*Data excerpts*.
○ ○ ○ ○
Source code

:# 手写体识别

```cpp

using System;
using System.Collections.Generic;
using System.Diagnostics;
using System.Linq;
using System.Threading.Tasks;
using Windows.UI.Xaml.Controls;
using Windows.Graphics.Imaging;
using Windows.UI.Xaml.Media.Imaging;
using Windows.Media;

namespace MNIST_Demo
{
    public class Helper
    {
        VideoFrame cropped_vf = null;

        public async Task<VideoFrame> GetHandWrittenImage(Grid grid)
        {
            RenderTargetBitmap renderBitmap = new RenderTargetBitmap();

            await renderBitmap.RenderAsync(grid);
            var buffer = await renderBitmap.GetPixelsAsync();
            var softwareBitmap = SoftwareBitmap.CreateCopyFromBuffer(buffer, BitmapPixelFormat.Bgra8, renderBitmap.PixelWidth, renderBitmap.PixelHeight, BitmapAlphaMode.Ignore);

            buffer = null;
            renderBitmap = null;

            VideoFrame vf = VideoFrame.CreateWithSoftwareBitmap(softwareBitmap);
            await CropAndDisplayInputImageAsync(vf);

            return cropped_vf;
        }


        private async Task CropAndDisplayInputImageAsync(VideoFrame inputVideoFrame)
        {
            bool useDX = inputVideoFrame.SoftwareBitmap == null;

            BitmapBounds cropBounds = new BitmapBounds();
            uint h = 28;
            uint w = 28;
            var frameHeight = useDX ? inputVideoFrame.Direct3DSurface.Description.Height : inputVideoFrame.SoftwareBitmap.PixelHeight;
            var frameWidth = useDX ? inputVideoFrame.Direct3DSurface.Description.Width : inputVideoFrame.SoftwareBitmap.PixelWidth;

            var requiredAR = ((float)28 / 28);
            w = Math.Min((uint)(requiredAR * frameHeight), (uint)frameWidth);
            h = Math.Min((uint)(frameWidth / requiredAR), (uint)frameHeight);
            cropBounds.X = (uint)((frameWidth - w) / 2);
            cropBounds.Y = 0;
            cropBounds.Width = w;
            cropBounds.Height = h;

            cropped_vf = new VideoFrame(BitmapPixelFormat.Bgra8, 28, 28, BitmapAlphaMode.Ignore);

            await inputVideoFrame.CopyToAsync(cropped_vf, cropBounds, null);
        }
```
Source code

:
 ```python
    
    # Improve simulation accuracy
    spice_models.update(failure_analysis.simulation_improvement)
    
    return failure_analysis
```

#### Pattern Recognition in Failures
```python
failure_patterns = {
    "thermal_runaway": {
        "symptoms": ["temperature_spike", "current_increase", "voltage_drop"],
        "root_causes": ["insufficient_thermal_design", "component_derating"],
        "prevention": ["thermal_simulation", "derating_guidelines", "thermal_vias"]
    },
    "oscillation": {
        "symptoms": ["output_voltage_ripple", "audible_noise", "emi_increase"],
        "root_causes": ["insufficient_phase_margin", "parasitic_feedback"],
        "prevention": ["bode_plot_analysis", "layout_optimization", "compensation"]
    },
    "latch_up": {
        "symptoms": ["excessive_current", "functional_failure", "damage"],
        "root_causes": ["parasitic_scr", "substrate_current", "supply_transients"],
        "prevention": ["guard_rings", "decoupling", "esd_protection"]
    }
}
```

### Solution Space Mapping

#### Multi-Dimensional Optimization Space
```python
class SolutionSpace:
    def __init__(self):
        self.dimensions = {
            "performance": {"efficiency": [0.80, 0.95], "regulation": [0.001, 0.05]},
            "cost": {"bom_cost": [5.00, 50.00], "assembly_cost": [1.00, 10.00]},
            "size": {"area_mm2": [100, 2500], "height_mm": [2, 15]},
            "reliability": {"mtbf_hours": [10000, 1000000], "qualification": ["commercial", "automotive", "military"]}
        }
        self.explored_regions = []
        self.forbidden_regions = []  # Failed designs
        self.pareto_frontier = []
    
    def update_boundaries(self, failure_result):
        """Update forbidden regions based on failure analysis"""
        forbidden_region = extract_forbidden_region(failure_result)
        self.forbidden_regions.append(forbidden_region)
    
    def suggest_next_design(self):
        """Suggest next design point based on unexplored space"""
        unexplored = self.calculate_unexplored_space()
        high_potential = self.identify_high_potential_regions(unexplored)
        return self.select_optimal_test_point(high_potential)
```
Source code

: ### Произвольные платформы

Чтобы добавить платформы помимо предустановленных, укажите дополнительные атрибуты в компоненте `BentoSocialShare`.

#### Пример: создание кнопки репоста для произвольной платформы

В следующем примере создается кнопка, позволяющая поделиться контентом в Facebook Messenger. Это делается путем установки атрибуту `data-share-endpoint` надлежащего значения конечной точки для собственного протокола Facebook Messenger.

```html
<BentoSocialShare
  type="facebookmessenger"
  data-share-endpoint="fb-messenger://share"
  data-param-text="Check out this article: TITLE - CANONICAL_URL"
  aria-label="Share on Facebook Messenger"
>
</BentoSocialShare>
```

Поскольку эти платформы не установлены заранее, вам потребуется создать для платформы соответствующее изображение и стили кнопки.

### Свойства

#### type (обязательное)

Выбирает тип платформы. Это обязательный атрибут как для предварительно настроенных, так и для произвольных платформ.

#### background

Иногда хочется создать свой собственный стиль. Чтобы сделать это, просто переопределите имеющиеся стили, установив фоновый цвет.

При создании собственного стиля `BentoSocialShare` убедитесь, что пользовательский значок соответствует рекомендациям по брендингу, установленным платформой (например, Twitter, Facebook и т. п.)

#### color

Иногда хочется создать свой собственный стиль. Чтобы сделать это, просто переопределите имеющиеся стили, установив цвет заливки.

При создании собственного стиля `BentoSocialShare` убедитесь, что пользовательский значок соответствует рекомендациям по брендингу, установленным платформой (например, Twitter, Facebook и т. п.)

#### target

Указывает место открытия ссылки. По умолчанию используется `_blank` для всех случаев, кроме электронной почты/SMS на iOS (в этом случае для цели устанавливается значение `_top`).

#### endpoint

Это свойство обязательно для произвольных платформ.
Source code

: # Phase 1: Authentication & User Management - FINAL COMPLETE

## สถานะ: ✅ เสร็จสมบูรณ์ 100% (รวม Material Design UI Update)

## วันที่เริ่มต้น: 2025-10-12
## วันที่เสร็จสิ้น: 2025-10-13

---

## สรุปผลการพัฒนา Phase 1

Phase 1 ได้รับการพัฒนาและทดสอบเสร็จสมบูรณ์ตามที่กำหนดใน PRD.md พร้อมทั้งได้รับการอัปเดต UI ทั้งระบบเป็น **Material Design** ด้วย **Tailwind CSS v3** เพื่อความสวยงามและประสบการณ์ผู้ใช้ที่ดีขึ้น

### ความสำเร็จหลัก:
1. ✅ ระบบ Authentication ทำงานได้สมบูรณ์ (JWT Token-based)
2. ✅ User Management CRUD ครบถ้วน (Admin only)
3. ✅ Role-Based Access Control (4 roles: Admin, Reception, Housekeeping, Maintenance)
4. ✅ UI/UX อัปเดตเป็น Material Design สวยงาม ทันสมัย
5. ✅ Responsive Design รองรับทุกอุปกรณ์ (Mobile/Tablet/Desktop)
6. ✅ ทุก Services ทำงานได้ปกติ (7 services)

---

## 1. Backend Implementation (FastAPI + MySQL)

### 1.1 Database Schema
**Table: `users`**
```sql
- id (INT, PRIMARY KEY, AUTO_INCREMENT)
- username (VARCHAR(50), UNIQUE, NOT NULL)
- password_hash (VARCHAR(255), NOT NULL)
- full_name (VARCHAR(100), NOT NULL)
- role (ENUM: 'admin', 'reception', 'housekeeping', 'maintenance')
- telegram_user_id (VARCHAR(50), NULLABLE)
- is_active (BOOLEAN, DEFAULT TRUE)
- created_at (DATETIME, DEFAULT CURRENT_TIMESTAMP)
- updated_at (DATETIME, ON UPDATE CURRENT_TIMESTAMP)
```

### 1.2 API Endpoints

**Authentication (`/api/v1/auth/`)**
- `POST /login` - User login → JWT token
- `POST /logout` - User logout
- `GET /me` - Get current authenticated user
○ ○ ○ ○
*Exercise aim*. Scan the entries above and return each line that holds "PixelWidth".

*Exercise result*.
            var softwareBitmap = SoftwareBitmap.CreateCopyFromBuffer(buffer, BitmapPixelFormat.Bgra8, renderBitmap.PixelWidth, renderBitmap.PixelHeight, BitmapAlphaMode.Ignore);
            var frameWidth = useDX ? inputVideoFrame.Direct3DSurface.Description.Width : inputVideoFrame.SoftwareBitmap.PixelWidth;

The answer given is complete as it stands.